LeetCode – Count Complete Tree Nodes (Java)

Given a complete binary tree, count the number of nodes.

The solution to this problem can be as simple as the following:

public int countNodes(TreeNode root) {
    if(root == null){
        return 0;
    }
 
    return 1 + countNodes(root.left) + countNodes(root.right);
}

The following two solutions are improvements to this solution. The idea is that we can skip some elements to reduce time in the average case.

Java Solution 1

Steps to solve this problem:
1) get the height of left-most part
2) get the height of right-most part
3) when they are equal, the # of nodes = 2^h -1
4) when they are not equal, recursively get # of nodes from left&right sub-trees

count-complete-tree-nodes

count-complete-tree-nodes-2

public int countNodes(TreeNode root) {
    if(root==null)
        return 0;
 
    int left = getLeftHeight(root)+1;    
    int right = getRightHeight(root)+1;
 
    if(left==right){
        return (2<<(left-1))-1;
    }else{
        return countNodes(root.left)+countNodes(root.right)+1;
    }
}
 
public int getLeftHeight(TreeNode n){
    if(n==null) return 0;
 
    int height=0;
    while(n.left!=null){
        height++;
        n = n.left;
    }
    return height;
}
 
public int getRightHeight(TreeNode n){
    if(n==null) return 0;
 
    int height=0;
    while(n.right!=null){
        height++;
        n = n.right;
    }
    return height;
}

Each time, you will have to do traversals along the left and right edges. At level h, you iterate zero times (no child). At level h – 1, you iterate once (one child). And so on. So that is 0 + 1 + 2 + … + h steps just to compute the left edges, which is h(1 + h)/2 = O(h^2).
The countNodes part has f(n) = 2 * 2 …* 2 = 2^h which is the number of nodes. Therefore, the time complexity is bounded by O(n) where n is the number of nodes in the tree.

Java Solution 2

public int countNodes(TreeNode root) {
    int h = getHeight(root);
    int total = (int)Math.pow(2, h)-1;
 
    //get num missed
    int[] miss = new int[1];
    helper(root, 0, h, miss);
 
    return total - miss[0];
}
 
//true continue, false stop
private boolean helper(TreeNode t, int level, int height, int[] miss){
    if(t!=null){
        level++;
    }else{
        return true;
    }
 
    if(level >=height){
        return false;
    }
 
    if(level == height-1){
        if(t.right == null){
            miss[0]++;
        }
        if(t.left == null){
            miss[0]++;
        }
 
        if(t.left!=null){
            return false;
        }
    }
 
    boolean r = helper(t.right, level, height, miss);
    if(r){
        boolean l = helper(t.left, level, height, miss);
        return l;
    }
 
    return true;
}
 
private int getHeight(TreeNode root){
    TreeNode p = root;
    int h = 0;
    while(p!=null){
        h++;
        p = p.left;
    }
    return h;
}

The sum of total node can also be written as:

int total = (2 << (h-1)) - 1;

Average time complexity is O(n/2), which is half of the number of nodes in the tree.
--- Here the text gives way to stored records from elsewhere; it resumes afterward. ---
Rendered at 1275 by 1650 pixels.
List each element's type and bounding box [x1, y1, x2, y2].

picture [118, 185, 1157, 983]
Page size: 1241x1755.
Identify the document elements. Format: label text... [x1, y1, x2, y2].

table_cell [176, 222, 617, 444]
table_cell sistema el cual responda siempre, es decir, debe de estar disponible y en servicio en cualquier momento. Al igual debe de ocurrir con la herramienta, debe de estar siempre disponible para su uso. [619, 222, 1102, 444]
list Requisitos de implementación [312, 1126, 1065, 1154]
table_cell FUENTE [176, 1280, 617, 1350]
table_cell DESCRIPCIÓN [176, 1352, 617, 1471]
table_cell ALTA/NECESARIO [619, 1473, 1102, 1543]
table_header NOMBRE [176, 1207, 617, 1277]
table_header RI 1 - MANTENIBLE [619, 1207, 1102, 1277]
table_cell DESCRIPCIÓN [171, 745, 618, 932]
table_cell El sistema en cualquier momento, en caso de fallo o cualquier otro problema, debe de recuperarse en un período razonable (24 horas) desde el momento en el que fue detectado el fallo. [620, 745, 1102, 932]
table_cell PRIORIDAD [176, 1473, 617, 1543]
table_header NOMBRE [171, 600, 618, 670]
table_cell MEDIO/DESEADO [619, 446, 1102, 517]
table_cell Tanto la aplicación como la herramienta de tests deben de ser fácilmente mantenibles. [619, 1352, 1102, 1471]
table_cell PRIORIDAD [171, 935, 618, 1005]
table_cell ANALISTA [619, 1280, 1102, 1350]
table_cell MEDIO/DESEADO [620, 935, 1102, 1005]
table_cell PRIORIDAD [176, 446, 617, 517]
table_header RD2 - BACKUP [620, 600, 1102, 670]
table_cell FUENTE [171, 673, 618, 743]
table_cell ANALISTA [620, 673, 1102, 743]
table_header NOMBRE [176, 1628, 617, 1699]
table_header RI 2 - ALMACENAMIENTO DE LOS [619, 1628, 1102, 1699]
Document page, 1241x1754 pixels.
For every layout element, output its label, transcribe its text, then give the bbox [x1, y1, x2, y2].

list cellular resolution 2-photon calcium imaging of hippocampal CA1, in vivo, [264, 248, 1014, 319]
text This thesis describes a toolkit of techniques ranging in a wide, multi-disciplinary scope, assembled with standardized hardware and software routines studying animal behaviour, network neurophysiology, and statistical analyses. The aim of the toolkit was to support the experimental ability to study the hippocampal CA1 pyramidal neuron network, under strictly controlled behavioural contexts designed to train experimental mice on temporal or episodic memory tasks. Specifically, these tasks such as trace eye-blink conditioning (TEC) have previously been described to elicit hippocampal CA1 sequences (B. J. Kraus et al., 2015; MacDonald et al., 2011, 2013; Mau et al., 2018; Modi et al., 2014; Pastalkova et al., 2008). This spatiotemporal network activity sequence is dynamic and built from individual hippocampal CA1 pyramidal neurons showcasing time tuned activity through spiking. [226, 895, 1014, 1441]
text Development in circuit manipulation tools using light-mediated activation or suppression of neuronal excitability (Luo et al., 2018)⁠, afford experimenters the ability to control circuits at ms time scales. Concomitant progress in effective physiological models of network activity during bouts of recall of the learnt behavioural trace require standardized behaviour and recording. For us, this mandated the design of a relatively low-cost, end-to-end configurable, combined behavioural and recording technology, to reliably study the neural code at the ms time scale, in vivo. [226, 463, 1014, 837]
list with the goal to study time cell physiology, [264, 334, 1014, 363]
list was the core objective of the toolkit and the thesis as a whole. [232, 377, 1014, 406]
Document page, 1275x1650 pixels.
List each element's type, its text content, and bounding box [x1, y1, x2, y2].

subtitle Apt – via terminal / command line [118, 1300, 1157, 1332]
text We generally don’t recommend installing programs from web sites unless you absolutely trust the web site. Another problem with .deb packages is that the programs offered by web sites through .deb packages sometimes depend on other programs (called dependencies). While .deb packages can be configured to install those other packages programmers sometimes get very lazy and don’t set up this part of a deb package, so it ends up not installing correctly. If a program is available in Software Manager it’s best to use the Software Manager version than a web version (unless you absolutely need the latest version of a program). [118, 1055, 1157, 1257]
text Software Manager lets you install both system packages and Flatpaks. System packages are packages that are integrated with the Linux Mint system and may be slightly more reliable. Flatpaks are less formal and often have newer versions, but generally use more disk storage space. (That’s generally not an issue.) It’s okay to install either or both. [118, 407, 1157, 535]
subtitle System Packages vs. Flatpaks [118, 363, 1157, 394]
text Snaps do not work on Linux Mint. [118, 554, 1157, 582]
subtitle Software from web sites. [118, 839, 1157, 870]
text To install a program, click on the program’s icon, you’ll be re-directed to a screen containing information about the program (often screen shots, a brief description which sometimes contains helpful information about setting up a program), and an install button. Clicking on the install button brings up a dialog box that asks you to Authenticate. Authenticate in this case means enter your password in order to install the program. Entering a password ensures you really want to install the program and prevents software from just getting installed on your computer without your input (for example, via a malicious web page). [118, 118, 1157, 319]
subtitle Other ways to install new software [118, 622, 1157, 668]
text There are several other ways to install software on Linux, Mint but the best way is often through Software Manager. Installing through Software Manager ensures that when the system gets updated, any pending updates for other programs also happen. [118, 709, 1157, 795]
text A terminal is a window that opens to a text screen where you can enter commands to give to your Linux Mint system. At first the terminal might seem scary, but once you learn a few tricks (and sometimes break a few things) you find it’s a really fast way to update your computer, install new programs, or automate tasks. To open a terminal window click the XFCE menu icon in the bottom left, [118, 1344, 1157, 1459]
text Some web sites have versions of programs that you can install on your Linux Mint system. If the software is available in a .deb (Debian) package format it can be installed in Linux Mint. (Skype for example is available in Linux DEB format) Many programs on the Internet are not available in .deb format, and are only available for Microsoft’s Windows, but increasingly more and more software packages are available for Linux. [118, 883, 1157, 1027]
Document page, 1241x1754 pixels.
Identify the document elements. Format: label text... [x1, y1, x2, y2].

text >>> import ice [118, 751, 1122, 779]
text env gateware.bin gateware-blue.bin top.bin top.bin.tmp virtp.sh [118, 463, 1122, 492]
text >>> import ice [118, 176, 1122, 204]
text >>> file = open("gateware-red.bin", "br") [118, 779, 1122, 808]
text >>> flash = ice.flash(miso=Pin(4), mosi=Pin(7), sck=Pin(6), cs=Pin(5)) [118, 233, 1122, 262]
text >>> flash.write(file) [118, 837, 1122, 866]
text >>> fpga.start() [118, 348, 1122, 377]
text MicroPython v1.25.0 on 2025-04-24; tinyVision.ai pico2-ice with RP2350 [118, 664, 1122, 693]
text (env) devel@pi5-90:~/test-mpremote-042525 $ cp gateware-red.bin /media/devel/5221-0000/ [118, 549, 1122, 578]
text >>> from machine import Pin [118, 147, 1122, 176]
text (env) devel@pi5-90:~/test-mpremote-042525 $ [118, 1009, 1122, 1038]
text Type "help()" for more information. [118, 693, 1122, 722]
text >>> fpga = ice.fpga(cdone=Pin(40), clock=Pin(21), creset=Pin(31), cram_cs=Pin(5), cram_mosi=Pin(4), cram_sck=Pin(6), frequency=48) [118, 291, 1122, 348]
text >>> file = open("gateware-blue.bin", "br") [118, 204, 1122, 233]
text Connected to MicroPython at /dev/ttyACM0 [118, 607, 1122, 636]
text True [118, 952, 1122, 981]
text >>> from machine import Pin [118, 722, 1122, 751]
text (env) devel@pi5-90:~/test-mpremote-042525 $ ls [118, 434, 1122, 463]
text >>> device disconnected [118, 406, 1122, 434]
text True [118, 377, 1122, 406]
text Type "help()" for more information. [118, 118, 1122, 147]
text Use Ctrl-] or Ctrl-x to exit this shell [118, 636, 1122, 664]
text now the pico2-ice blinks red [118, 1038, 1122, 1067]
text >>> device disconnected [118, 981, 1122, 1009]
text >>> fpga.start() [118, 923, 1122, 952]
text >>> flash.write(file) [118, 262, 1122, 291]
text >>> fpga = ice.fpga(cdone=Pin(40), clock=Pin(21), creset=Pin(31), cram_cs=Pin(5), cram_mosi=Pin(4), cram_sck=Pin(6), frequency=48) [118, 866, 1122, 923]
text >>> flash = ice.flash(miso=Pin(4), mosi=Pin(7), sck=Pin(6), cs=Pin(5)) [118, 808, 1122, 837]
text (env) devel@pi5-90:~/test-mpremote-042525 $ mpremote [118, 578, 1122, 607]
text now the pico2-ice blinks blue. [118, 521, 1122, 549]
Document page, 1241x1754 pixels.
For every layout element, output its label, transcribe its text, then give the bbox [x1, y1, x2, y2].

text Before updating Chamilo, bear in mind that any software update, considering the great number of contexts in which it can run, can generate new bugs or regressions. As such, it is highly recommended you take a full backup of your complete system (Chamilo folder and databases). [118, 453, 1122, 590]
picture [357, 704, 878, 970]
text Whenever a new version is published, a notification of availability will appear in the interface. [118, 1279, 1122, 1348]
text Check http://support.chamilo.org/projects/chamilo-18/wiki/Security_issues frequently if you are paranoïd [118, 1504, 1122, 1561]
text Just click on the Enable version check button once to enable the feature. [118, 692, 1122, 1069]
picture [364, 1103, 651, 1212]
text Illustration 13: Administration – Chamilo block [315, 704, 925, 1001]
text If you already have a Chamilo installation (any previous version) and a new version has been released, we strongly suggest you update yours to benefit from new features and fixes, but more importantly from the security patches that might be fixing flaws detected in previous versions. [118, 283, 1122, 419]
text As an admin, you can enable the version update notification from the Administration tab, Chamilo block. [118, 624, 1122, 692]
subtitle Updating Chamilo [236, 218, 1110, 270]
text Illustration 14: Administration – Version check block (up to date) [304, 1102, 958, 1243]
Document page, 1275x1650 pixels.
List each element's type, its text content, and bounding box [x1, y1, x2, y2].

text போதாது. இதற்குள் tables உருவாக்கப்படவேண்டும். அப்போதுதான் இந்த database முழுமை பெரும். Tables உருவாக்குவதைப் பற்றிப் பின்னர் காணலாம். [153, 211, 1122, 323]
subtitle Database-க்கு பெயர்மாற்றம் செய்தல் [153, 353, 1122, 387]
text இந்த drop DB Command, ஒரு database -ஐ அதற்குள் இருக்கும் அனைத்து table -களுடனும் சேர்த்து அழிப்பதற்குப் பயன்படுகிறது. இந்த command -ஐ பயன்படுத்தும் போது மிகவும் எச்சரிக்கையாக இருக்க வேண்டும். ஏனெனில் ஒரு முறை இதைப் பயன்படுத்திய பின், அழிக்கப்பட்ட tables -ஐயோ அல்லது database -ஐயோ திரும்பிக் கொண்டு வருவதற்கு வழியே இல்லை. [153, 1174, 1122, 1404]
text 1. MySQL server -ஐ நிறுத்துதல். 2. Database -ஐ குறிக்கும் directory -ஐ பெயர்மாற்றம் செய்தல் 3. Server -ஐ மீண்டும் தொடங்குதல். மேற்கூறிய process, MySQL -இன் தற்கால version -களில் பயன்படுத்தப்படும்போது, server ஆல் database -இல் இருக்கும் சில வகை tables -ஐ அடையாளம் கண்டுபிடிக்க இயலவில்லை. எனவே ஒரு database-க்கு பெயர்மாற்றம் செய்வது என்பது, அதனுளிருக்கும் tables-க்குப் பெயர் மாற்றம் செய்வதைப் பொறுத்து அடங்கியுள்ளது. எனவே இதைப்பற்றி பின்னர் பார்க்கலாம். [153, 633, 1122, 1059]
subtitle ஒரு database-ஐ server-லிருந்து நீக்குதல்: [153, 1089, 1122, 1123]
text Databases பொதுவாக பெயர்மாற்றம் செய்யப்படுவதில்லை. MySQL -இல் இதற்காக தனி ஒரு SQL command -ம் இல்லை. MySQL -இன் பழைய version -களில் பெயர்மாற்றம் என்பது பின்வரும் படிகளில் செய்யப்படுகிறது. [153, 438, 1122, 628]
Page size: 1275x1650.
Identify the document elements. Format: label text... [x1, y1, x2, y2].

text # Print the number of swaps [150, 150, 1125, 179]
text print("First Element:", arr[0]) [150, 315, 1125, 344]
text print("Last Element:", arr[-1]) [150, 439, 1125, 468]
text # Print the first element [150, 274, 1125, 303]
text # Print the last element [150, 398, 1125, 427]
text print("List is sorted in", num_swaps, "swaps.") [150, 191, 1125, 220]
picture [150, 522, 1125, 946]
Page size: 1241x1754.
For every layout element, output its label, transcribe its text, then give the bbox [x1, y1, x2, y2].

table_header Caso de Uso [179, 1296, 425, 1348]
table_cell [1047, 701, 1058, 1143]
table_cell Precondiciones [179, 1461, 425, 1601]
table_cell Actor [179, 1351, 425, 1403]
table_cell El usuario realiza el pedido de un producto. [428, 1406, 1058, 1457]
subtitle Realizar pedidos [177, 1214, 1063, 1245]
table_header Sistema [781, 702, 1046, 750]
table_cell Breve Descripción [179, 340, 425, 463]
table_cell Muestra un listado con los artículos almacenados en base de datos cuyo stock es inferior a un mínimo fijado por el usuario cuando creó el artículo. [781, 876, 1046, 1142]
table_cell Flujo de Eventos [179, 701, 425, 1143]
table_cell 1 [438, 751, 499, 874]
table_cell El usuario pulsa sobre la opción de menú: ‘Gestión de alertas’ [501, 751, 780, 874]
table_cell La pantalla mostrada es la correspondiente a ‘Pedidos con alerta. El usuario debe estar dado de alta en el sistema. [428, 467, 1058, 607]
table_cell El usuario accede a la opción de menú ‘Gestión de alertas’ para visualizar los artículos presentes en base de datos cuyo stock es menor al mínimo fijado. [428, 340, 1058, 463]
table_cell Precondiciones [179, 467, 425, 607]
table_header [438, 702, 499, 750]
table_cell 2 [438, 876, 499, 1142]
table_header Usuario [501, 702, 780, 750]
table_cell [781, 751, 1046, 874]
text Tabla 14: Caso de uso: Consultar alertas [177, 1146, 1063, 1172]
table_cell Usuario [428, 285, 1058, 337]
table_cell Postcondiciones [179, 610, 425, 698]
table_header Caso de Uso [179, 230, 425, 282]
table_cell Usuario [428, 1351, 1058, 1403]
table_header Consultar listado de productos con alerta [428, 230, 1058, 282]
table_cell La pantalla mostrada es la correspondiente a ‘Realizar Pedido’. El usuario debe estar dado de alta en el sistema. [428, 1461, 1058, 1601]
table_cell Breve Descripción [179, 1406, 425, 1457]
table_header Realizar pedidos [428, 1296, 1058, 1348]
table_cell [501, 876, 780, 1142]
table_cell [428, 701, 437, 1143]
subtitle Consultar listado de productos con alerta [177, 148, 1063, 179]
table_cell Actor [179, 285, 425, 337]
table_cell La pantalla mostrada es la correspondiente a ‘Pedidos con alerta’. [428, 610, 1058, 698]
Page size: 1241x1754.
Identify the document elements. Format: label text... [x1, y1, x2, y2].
6 thoughts on “LeetCode – Count Complete Tree Nodes (Java)”

  1. recursive approach, may be it is expensive though but very easy and straight forward:
    it fails the online test saying time limit exceeded as it is visiting all the nodes so the optimal solution is up this is just a trivial one


    public int countNodes(TreeNode root) {

    if(root == null){
    return 0;
    }

    return 1 + countNodes(root.left) + countNodes(root.right);
    }

  2. if 6 is not in the tree in the first picture, then the tree will not be complete. Hence, will not be a complete binary tree.

  3. In the worst case, you will have to keep making recursive calls to the bottom-most leaf nodes (e.g. last level only have one single node). So you end up calling countNodes() h times. Each time, you will have to do traversals along the left and right edges. At level h, you iterate zero times (no child). At level h – 1, you iterate once (one child). And so on. So that is 0 + 1 + 2 + … + h steps just to compute the left edges, which is h(1 + h)/2 = O(h^2).

    The space complexity will just be the size of the call stack, which is O(h).